--- Source extract Enclosed Below ---

While A/B tests are used to determine causal effects for simple product changes, they are often not used to understand larger consumer behavioral processes. Many data scientists rely on A/B tests to determine the answers to one-off questions, rather than developing deep and nuanced theories about consumer behavior and then subsequently using A/B tests to test these theories. Even still, data science is focused on predictive algorithms — regression and classification. While prediction gets better with more data, causal inference, which is design-driven, generally does not.

Never in history have we been able to collect such massive amounts of precisely measured behavioral data. Justifiably, prediction is seeing a renaissance. With the rapid growth of massive amounts of behavioral data, the use of predictive approaches to answer causal inference questions is burgeoning. In the space of consumer analytics, this growth is especially pernicious because predictive methods fail to offer true insight.

The example of longevity gets at the crucial difference between the prediction and causal inference. Predicting how long you will live, while it might be interesting and useful for actuarial purposes, will not tell you whatto change to live longer. The reason for this is because while variables can be correlated and good predictors, they may not be causally related.

Predicting how long you will live is also much easier, then understanding all of the causes of whyyou live for 83.6 years. That’s the crux of the difference between the prediction and causal inference. Causation, even though more difficult to pin down, is actionable, meaning when we can understand why something is happening, we can often change it. For instance, if drinking red wine three times a week leads people on average to live three years longer. Then, we can all drink red wine three times a week to increase our average lifespans. Prediction is about forecasting the future based on the current world. We can predict longevity, but we never really know why we lived that long.

--- End of Enclosed Source extract ---

Exercises to complete
(a) Answer these questions from the passage on prediction and causal inference:
(i) Which two kinds of predictive algorithm does the passage say data science focuses on?
(ii) What kind of data does the passage say has never before been collected in such massive amounts?
(iii) Which word does the passage use to describe causation, even though causation is more difficult to pin down?
(b) Transcribe the passage on prediction and causal inference between "While A/B tests" and "generally does not.", inclusive.
(c) Write the next part of the passage on prediction and causal inference, starting after its final sentence.

--- The data Enclosed Below ---

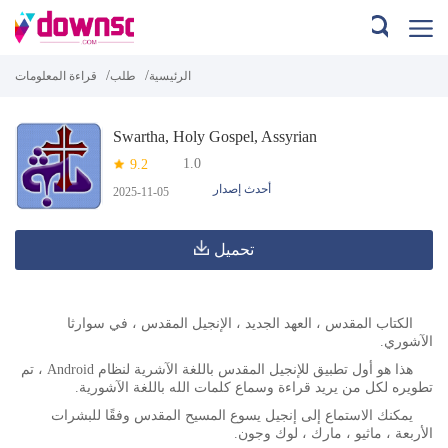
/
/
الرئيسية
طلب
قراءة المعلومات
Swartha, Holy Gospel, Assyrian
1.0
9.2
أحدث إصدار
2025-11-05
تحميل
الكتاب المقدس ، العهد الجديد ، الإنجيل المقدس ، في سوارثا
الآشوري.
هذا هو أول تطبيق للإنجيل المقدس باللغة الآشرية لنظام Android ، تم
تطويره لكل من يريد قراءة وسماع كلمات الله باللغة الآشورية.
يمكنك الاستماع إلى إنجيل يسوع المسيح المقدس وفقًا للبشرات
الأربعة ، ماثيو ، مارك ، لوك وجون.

--- End of Enclosed The data ---
--- The data Enclosed Below ---

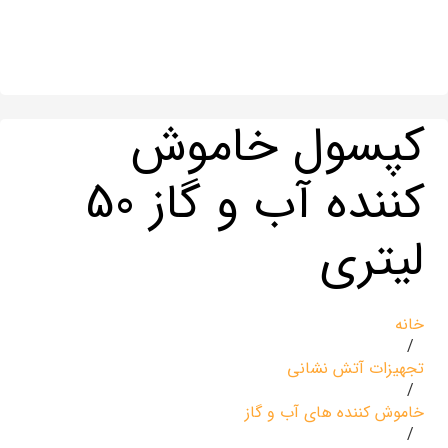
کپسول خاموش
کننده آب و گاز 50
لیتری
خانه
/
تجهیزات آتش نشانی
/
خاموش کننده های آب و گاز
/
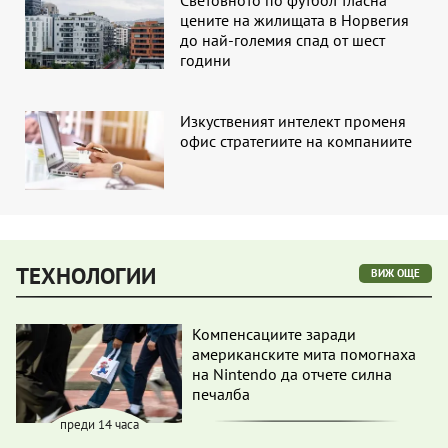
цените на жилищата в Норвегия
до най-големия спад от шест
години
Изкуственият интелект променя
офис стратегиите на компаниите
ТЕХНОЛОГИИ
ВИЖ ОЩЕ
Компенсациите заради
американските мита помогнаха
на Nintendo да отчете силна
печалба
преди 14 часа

--- End of Enclosed The data ---

Results of the exercise
(a)
(i) Regression and classification.
(ii) Precisely measured behavioral data.
(iii) Actionable.

(b)
While A/B tests are used to determine causal effects for simple product changes, they are often not used to understand larger consumer behavioral processes. Many data scientists rely on A/B tests to determine the answers to one-off questions, rather than developing deep and nuanced theories about consumer behavior and then subsequently using A/B tests to test these theories. Even still, data science is focused on predictive algorithms — regression and classification. While prediction gets better with more data, causal inference, which is design-driven, generally does not.

(c)
Most human behavior, even in web applications, is social. Social processes and human behavior, in general, are rarely simple, with thousands, and potentially millions, of causal factors existing that might influence a behavioral outcome. Causal chains can be long with many intervening variables. How long you live is based on genetic factors, the environment (from infancy through old age), relationships, attitudes, and how all these complex factors interact. Social processes, similar to human behavior, is not a problem, in that there is generally no simple cause-and-effect relationship between variables. Most social processes are defined by ‘mutual interaction’ or where the variables can drive each other intermittently in a long temporal process.

Social processes at essence, which characterized many web products, are not understood by prediction, because there is often no clear predictive outcome, rather a series of interconnected variables. Determining which set of variables have a large causal impact on a process and which have a minor causal impact or are only correlated becomes of core importance to changing these processes.

While some particular questions and areas lead themselves toward predictive approaches, prediction does not tend to lend itself to actionable insights and prescriptive changes. The future of product data science is not prediction or causal inference, but the integration of predictive tools to further causal inference methods, such as in statistical matching and uplift modeling, to better understand casual relationships and chains of human behavior.